Secondly, when “upstream” conditions worsen through legislation that deconstructs safety nets, economic downturns, loss of body autonomy and other rights, increasing poverty, increasing violence and instability, etc., the children in the stream are in worse shape. There are more of them, for one thing, and they’ve been battered against rocks, have breathed in more water, are thrashing harder and fighting to survive (which sometimes manifests in ways that look like they’re fighting us).
Finally, when portions of the public have been manipulated into thinking that somehow the jumpers-in are the problem (think of how they turned against “healthcare heroes” and how inflammatory the rhetoric around teachers is in some states), they may be screaming abuse at you while you’re jumping in to save their kids. They may even be pelting you with rocks or going upstream to make your job harder.
So what do we do? This analogy can get overwhelming fast. First, take a deep breath and remember: in order for someone to need us to jump in and save them, they must have already been failed by multiple layers of systems upstream.
It’s easy, as a person who’s watching in horror while children struggle to survive, to feel that we alone are responsible for whether those children make it or not. If we have to stop and catch our breath, that means we’re going to watch a couple of kids drown. But if we don’t, at some point we won’t make it back to the riverbank. We’ll wear ourselves out and drown, and then we never help anyone again.
We have to say no sometimes, or we won’t make it. But in order for our “no” to be the last no, many, many systems must have failed that drowning child before they got to your part of the riverbank.
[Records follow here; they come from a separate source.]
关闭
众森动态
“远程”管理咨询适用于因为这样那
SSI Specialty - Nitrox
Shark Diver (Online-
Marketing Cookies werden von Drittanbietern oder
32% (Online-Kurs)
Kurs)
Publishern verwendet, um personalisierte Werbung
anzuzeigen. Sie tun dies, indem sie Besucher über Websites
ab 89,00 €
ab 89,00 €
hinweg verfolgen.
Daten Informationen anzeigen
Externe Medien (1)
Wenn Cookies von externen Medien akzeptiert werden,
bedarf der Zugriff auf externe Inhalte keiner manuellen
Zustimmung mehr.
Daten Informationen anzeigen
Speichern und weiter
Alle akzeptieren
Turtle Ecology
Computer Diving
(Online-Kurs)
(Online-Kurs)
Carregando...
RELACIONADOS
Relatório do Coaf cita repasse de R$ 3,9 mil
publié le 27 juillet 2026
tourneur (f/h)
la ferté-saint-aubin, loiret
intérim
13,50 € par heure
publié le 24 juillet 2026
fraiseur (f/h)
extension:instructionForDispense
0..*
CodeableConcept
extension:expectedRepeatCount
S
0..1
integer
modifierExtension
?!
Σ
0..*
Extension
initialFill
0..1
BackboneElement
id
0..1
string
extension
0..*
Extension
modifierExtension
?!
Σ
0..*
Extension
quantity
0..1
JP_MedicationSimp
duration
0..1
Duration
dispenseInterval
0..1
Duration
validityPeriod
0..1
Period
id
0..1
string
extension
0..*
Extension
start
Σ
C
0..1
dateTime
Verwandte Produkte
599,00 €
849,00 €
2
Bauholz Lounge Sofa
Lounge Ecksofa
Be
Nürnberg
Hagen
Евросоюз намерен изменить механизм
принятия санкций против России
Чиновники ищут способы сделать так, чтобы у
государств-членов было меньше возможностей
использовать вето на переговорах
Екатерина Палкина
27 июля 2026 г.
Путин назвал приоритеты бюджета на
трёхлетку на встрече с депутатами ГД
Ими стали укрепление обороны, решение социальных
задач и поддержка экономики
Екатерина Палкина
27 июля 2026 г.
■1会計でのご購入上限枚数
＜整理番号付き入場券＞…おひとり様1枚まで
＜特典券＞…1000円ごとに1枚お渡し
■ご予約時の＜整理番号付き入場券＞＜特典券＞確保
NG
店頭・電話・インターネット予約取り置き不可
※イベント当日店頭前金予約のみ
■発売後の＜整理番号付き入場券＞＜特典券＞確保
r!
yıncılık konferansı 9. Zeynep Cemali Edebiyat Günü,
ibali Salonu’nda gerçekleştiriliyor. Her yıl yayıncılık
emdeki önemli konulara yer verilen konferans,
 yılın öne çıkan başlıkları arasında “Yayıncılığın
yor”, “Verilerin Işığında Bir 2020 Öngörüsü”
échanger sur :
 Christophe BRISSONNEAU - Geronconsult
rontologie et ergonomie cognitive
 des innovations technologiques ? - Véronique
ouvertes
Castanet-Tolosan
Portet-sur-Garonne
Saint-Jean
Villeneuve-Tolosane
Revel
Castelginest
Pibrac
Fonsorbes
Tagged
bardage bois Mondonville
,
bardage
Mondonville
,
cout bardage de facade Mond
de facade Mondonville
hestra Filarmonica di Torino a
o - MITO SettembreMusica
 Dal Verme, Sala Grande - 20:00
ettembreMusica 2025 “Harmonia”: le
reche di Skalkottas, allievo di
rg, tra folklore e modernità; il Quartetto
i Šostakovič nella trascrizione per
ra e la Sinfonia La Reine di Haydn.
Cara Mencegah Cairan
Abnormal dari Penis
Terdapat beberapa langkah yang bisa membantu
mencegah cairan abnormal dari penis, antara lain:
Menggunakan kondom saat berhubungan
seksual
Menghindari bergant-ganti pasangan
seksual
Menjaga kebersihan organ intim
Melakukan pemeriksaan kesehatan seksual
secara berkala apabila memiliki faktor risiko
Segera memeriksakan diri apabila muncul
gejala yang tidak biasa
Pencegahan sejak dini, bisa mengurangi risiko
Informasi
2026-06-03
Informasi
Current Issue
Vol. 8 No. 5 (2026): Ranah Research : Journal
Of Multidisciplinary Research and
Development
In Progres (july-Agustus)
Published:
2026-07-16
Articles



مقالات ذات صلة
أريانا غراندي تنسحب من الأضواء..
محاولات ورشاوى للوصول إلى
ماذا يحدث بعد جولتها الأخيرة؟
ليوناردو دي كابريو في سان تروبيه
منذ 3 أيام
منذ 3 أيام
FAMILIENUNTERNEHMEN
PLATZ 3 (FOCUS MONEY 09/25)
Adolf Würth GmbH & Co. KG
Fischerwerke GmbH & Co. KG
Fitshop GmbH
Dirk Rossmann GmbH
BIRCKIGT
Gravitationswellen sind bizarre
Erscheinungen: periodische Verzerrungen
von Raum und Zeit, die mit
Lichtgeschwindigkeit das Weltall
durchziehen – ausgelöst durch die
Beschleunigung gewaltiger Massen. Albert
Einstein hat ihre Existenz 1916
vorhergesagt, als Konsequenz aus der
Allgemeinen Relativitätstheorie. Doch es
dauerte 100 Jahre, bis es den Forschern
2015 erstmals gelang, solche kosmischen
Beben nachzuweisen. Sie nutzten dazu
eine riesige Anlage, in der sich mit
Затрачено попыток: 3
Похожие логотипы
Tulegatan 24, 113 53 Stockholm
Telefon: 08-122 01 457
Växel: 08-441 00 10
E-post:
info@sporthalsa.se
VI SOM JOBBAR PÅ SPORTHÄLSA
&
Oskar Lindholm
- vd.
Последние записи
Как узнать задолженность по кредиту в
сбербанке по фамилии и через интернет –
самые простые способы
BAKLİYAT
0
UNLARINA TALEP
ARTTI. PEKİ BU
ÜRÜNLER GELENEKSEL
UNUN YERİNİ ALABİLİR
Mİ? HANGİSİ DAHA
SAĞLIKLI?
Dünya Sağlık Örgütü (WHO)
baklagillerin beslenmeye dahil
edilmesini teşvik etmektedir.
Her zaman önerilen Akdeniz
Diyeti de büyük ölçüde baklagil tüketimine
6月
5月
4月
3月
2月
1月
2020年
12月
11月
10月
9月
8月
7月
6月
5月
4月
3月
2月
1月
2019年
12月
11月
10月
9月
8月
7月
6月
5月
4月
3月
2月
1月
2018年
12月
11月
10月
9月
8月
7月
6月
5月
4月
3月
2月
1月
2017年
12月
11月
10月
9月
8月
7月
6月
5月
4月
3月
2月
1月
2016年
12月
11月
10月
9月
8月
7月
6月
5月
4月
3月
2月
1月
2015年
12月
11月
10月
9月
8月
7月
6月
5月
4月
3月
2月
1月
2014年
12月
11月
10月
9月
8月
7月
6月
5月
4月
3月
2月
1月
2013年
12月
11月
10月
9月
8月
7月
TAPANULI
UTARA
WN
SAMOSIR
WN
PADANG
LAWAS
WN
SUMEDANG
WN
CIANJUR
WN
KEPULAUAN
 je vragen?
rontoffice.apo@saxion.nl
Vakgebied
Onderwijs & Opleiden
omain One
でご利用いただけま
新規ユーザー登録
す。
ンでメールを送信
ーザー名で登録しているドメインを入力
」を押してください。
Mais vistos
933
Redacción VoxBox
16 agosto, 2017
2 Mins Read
That does not make it okay. It’s just a more realistic perspective than “that child died because I personally failed.” It’s still hard.
Because I work with high-achieving jumpers-in, I sometimes hear, “well, I’m just going to keep jumping in until I die. I can’t stop to catch my breath if kids are drowning.” All good and well, until you come to that critical moment when you know that this trip out to the river will be your last, and that neither you nor the child you want to save will make it safely back to the riverbank. What then? After you sacrifice yourself, children will still be drowning, and your family and friends have lost someone whose life meant more than jumping in the river over and over.
Sometimes it’s hard for high achievers to believe that you matter more than your accomplishments. It’s hard for helpers to believe that you are more than the people you’ve helped. If this doesn’t feel true to you—if your mattering in the world feels completely dependent on your performance in your work or your achievements—maybe it’s time to talk to someone about it.
Therapy can help you reconnect with the parts of you that matter outside your work, as well as the parts of you that make your work contributions so special. You can recapture joy and meaning in your work and in your life outside of work.